Kepala Bidang Pelayanan Pendaftaran Penduduk Dispendukcapil Kabupaten Tulungagung, Djarno mengungkapkan data tersebut diambil dari data kependudukan Tulungagung untuk warga penghayar kepercayaan terhadap Tuhan YME. Data tersebut dirilis oleh Kementerian Dalam Negeri dalam hal ini Ditjen Dukcapil per semester akhir 2023.
"Tercatat ada 140 orang. Ini data kita ambil data yang dirilis Kemendagri per semester data terakhir per 2023 akhir," terang Djarno di lobi tempatnya kerja beberapa waktu lalu.

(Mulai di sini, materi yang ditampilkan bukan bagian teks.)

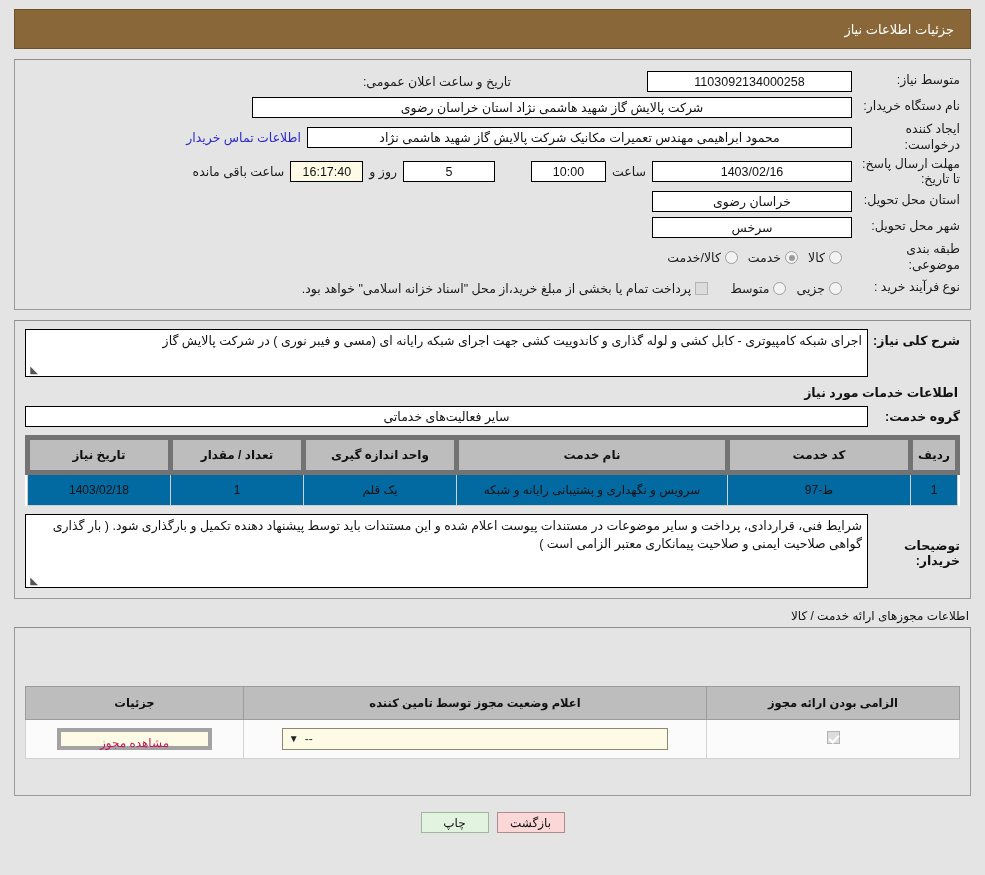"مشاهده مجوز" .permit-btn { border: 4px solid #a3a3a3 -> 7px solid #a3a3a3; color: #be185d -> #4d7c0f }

Terkait keberadaan warga penghayat kepercayaan, pihaknya juga tidak mengetahui bagaimana proses sebaran dan kenapa masih di angka sekian. Apakah karena berdiam diri enggan mengurus atau memang belum ada sosialisasi.
Djarno sendiri mengaku Dispendukcapil Tulungagung memfasilitasi perubahan update status kolom bagi warga. Karena sudah diatur dalam peraturan secara resmi, sehingga bisa memperoleh kedudukan yang sama seperti yang lainnya.
"Silahkan diajukan dengan mengisi formulir, melampirkan data penduduk surat keterangan dari pemuka aliran kepercayaannya. Nanti bisa kita rubah dokumennya," paparnya.
Terpisah, Bidang Hukum Majelis Luhur Kepercayaan Terhadap Tuhan YME (MLKI) Nasional, Akhol Firdaus mengatakan bahwa persoalan kompleks dihadapi Penghayat Kepercayaan Tulungagung dan umumnya seluruh Indonesia. Mereka lebih memilih menyembunyikan keberadaannya dibandingkan harus mencantumkan kolom penghayat.
Menurut Akhol, masih ada stigma buruk dan rasa was-was saat apa yang dianggap dalam kepercayaan jemaah diketahui orang lain akan berdampak pada kehidupan sosial masyarakat.
"Rupanya problem penghayat bukan hanya problem regulasi, tetapi juga ada problem lain yang menurut saya juga tidak kalah penting apa? inklusi sosial hingga risiko sosial," ulas Akhol Firdaus ditemui di tempat tinggal Rumah Dinas kampus.
Dosen UIN SATU Tulungagung ini menilai pengalaman menjadi penghayat mengalami diskriminasi yang panjang dalam kehidupan mereka menjadikan semakin phobia yang luar biasa bagi keluarga penghayat.
Penghayat kepercayaan untuk kembali mendapatkan inklusi pengucilan secara sosial eksklusi pengucilan secara sosial lalu juga pengucilan secara ekonomi dan seterusnya seperti yang mereka alami di periode periode masa lalu. Sehingga kebijakan saja tidak cukup warga penghayat secara keseluruhan.
Dikatakan Akhol bahwa menggunakan identitas kepercayaan tidak akan berdampak bagi kelangsungan hidup mereka secara sosial politik maupun ekonomi. Sehingga butuh proses dan waktu untuk menyelesaikan trauma seperti ini.
"Harus ada upaya yang serius guna meyakinkan kelompok minoritas ini agar mereka tidak lagi diselimuti oleh ketakutan trauma phobia yang tidak beralasan," paparnya.
Ruang tamu di tempat Akhol Firdaus tinggal, terpampang foto-foto pendiri Penghayat Kepercayaan. Mulai foto Romo Sumono sebagai Pendiri Penghayat Kapribaden asal Jawa Tengah, Mei Kartawinata pendiri Aliran Kebatinan Perjalanan lahir di Kebonjati, Kota Bandung, pada 1 Mei 1897. Serta foto lama Romo Sukino pendiri atau Penghayat Sumarah asal Gunungkidul Jawa Tengah.